Key Highlights
- Total value locked on Monad has reached $355 million, climbing more than 55% since early February 2026.
- The MON token trades approximately 50% lower than its initial fully diluted valuation peak of $4.7 billion.
- On-chain fees generate less than $3,000 daily on average, sparking concerns about authentic network activity.
- MON/USDT trading went live on OKX, while strategic alliances with NYSE and Securitize focus on tokenized securities.
- More than half of MON’s total supply stays locked, with significant unlocks scheduled for 2026.
Monad has achieved a significant milestone by accumulating over $355 million in total value locked (TVL), establishing itself as one of the quickest Layer 1 networks to breach the $300 million threshold in recent memory. Following its mainnet debut in November 2025, the blockchain accomplished this benchmark in roughly four months.

The current TVL represents an increase exceeding 55% from early February 2026 levels. Major decentralized finance applications such as Uniswap, Curve, and Morpho have deployed on the platform. Bridge-related TVL totals $654.42 million based on current tracking data.

However, this growth must be contextualized: Monad currently captures under 0.4% of the approximately $91 billion in TVL monitored across the entire blockchain ecosystem.
Minimal Fee Generation Sparks Sustainability Concerns
Monad’s network fee collection currently averages below $3,000 daily. This creates a stark imbalance where $355 million in deposited assets generates annual revenue barely reaching six figures.
This dynamic produces one of the weakest fee-to-TVL ratios among chains with substantial locked value. Industry observers point out that elevated TVL coupled with minimal fee generation often indicates capital flowing toward token farming opportunities rather than organic protocol usage.
Interestingly, application-layer fees appear somewhat higher than base-layer metrics, indicating some legitimate ecosystem engagement beyond speculative activity.
The MON token currently carries a fully diluted valuation (FDV) of $2.2 billion. This represents approximately a 50% decline from the $4.7 billion FDV peak recorded shortly after launch four months prior.
My analysis on $MON remains unchanged.
Still holding a bullish structure, still looking better than many other coins.
Still potentially going for the resistance level up there.https://t.co/HiNIC3iZPC pic.twitter.com/yS6IaaPa46
— Sjuul | AltCryptoGems (@AltCryptoGems) April 1, 2026
Cryptocurrency analyst Sjuul from AltCryptoGems shared on X that his outlook on MON remains consistent. He characterized the asset as maintaining a constructive technical formation with potential to test resistance zones above present trading levels.
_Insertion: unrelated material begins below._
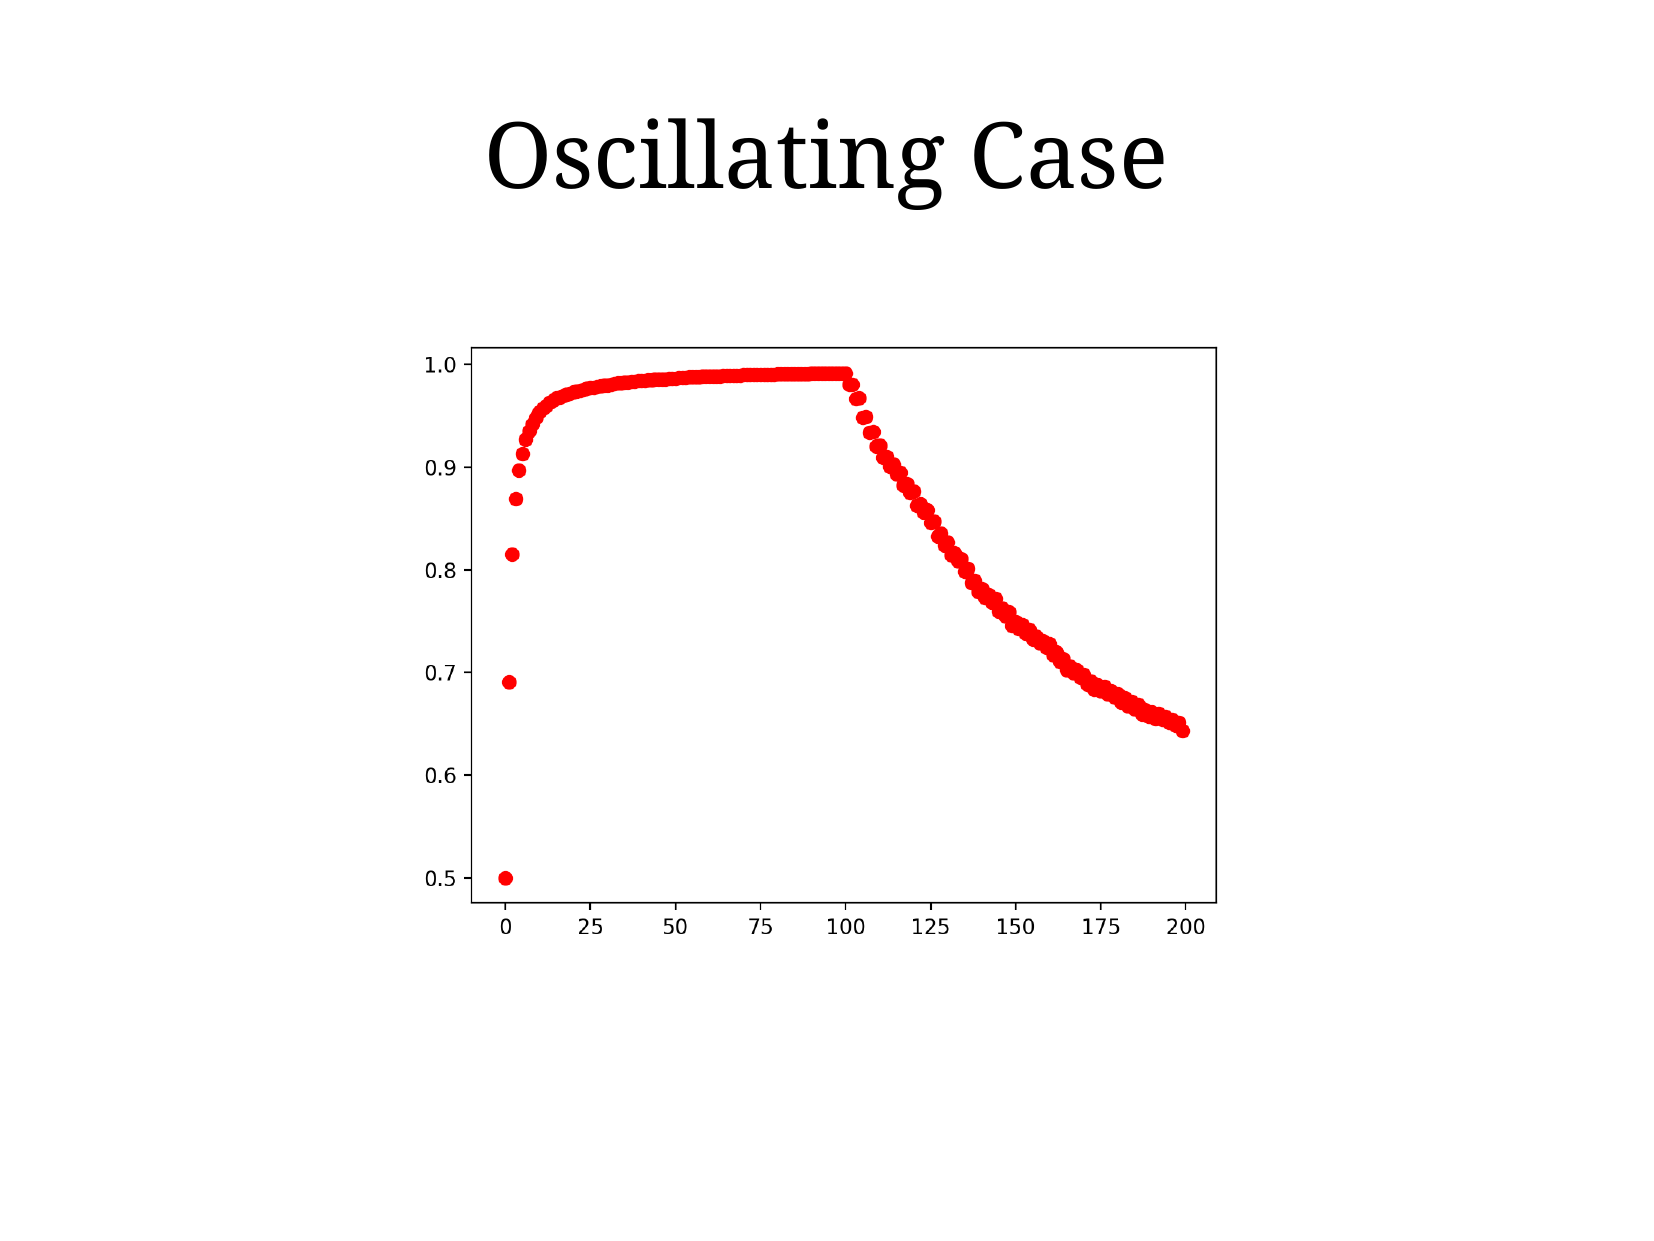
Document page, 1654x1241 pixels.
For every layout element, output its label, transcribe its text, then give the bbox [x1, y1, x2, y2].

Exchange Listings and Impending Supply Unlock
OKX has recently added MON/USDT spot trading to its platform. The exchange referenced thorough compliance reviews and risk evaluation protocols in its listing decision. This addition seeks to enhance trading depth for MON token holders.
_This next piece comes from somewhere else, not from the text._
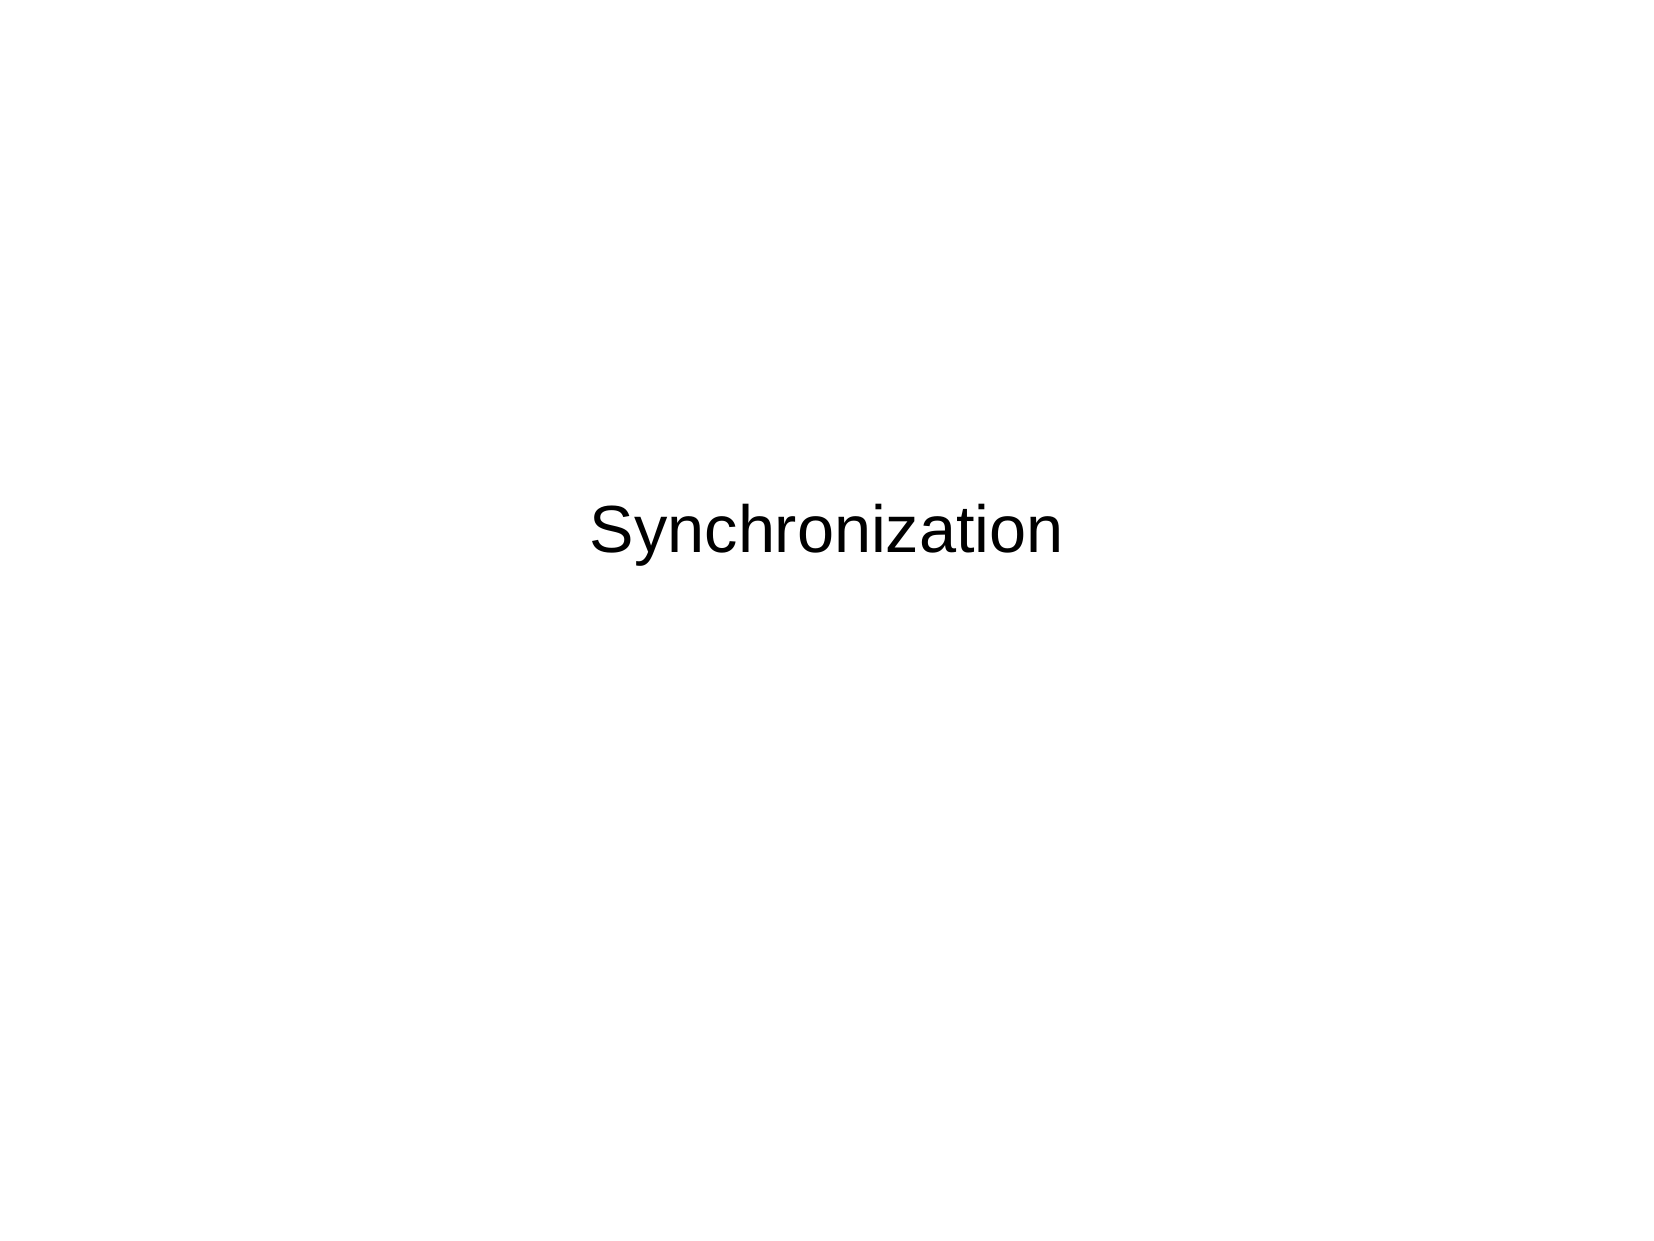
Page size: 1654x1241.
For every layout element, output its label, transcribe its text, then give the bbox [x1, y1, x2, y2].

subtitle Synchronization [82, 49, 1571, 1010]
Monad has forged strategic collaborations with the New York Stock Exchange and Securitize. These partnerships aim to develop a round-the-clock tokenized securities infrastructure connecting traditional financial markets with blockchain technology.
The project has also secured infrastructure support from AWS, Alchemy, and Messari. A euro-backed stablecoin meeting EU MiCA regulatory standards has been deployed, positioning Monad for European institutional adoption.
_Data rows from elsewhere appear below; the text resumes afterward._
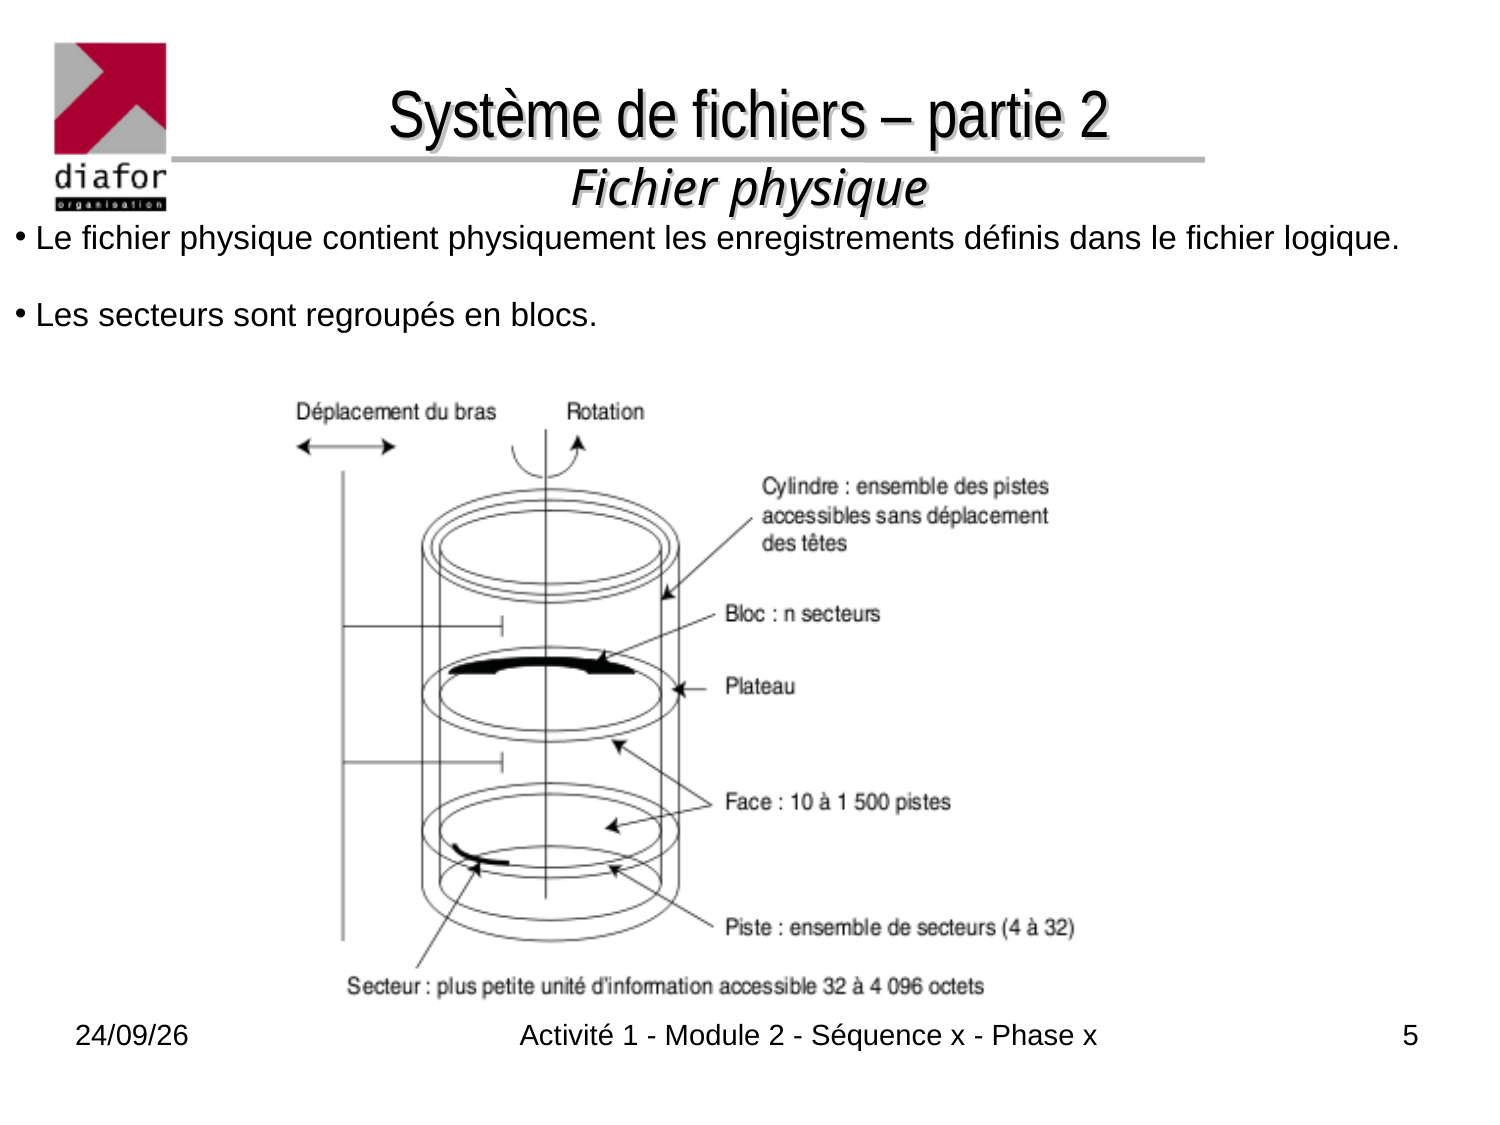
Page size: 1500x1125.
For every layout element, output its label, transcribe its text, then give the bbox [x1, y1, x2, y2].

text_box Le fichier physique contient physiquement les enregistrements définis dans le fichier logique. [0, 218, 1419, 264]
picture [265, 367, 1184, 1016]
picture [53, 42, 168, 213]
title Système de fichiers – partie 2 Fichier physique [75, 45, 1426, 250]
text_box Les secteurs sont regroupés en blocs. [0, 295, 1500, 341]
A significant structural risk persists: more than 50% of MON’s circulating supply remains under lock, with major unlock events planned throughout 2026. Historical patterns across cryptocurrency projects show that large-scale token unlocks frequently trigger substantial downward price movement.
MON presently maintains a fully diluted valuation of $2.2 billion, representing a significant retreat from the $4.7 billion FDV observed immediately following mainnet activation.